Expanding our original findings (i.e., repeated use of the MIV-150/ZA/CG gel prevented vaginal immunodeficiency virus infection), we provide evidence suggesting that even sporadic use of the MIV-150/ZA/CG gel blocks vaginal immunodeficiency virus and HSV-2 infections. Future work will address the window of protection for rectal use. Our findings encourage the advancement of this product for clinical testing.
We thank the veterinary staff at the TNPRC for continued support and Laiju (John) Zhang for statistical assistance. This work was supported by the United States Agency for International Development (USAID) Cooperative Agreement GPO-A-00-04-00019-00, the Swedish Ministry of Foreign Affairs, the Swedish International Development Cooperation Agency, the NIH base grant RR00164, and with federal funds from the National Cancer Institute, NIH, under contract HHSN261200800001E. This research is made possible by the generous support of the American people through the USAID.
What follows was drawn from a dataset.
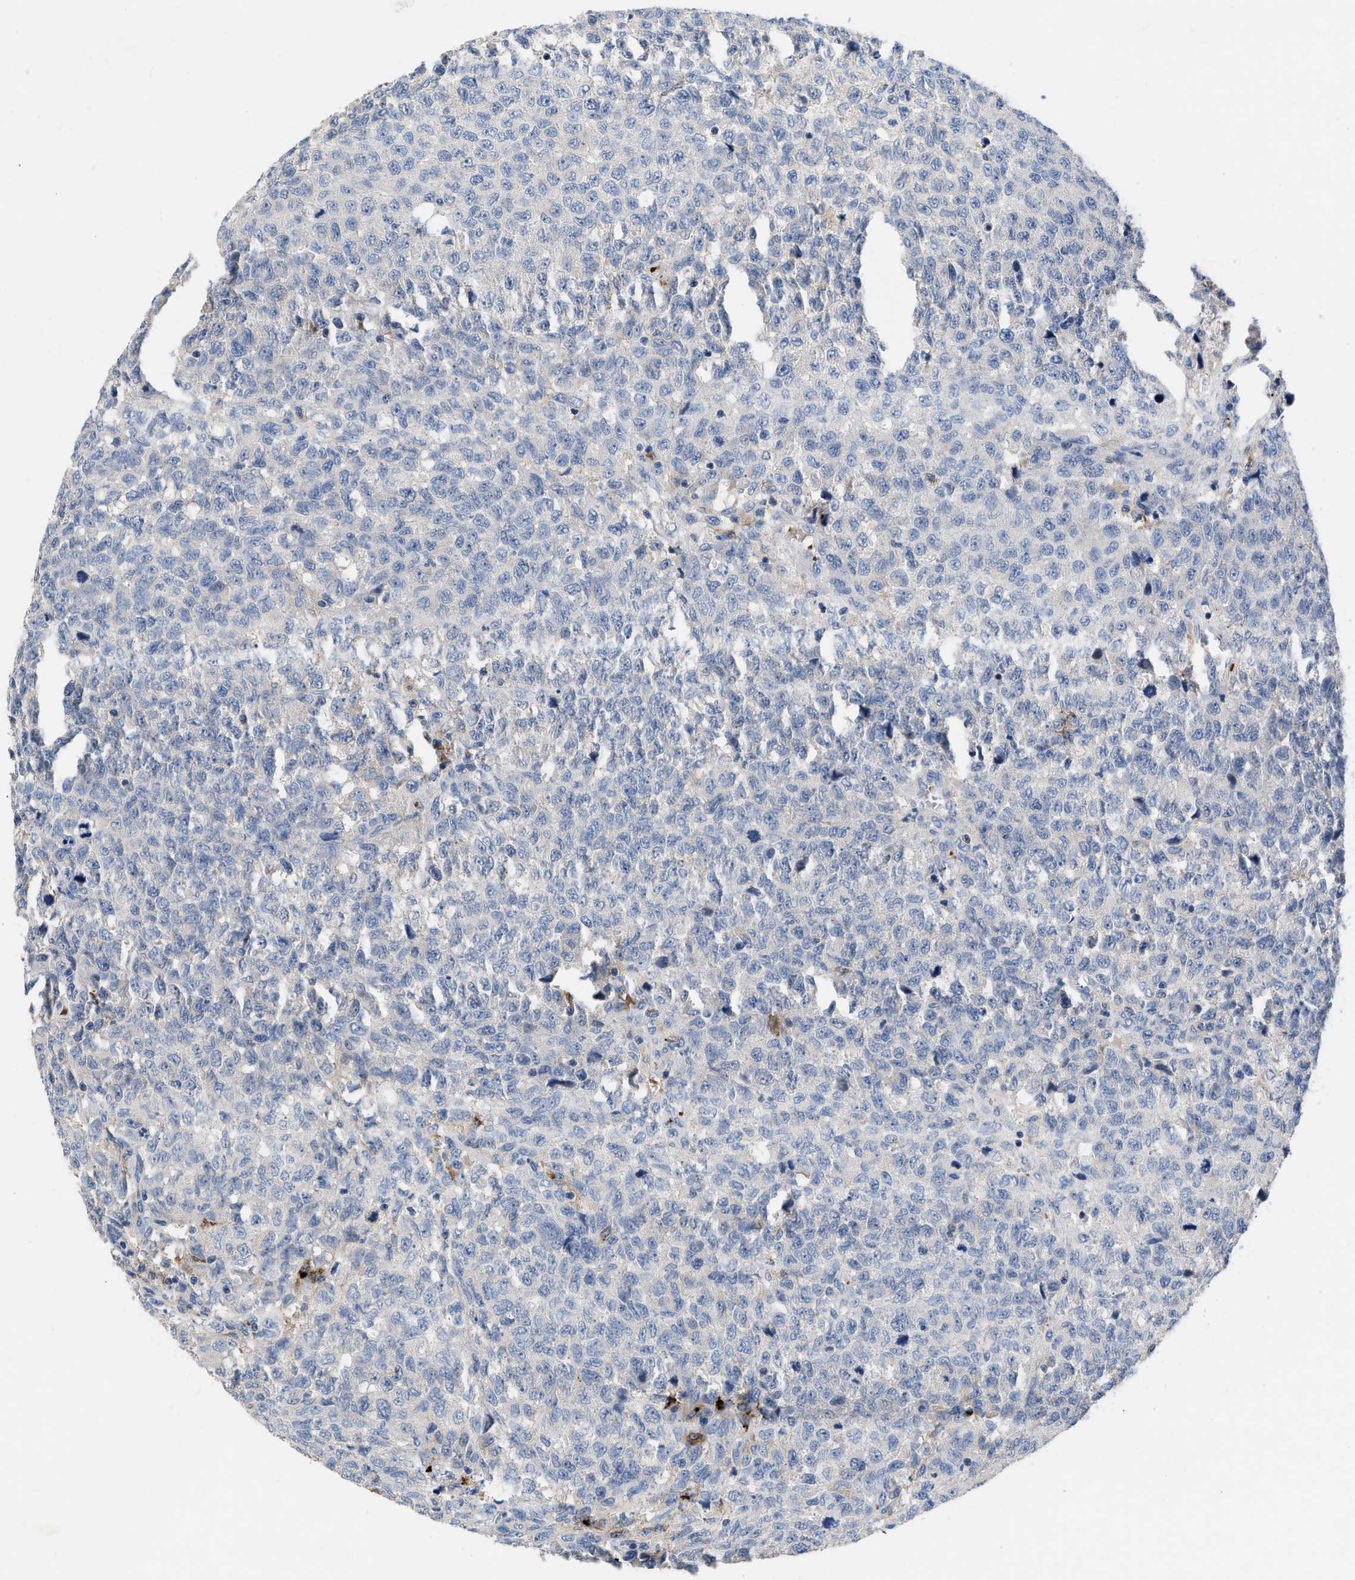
{"staining": {"intensity": "negative", "quantity": "none", "location": "none"}, "tissue": "testis cancer", "cell_type": "Tumor cells", "image_type": "cancer", "snomed": [{"axis": "morphology", "description": "Seminoma, NOS"}, {"axis": "topography", "description": "Testis"}], "caption": "High power microscopy photomicrograph of an IHC histopathology image of seminoma (testis), revealing no significant expression in tumor cells.", "gene": "FGF18", "patient": {"sex": "male", "age": 59}}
The contents of this manuscript are the sole responsibility of the Population Council and do not necessarily reflect the views or policies of USAID or the U.S. government. The funders had no role in study design, data collection and analysis, decision to publish, or preparation of the manuscript. None of the material in this article has been published or is under consideration elsewhere, including the Internet. M.R. is a 2001 Elizabeth Glaser scientist.
No competing financial interests exist.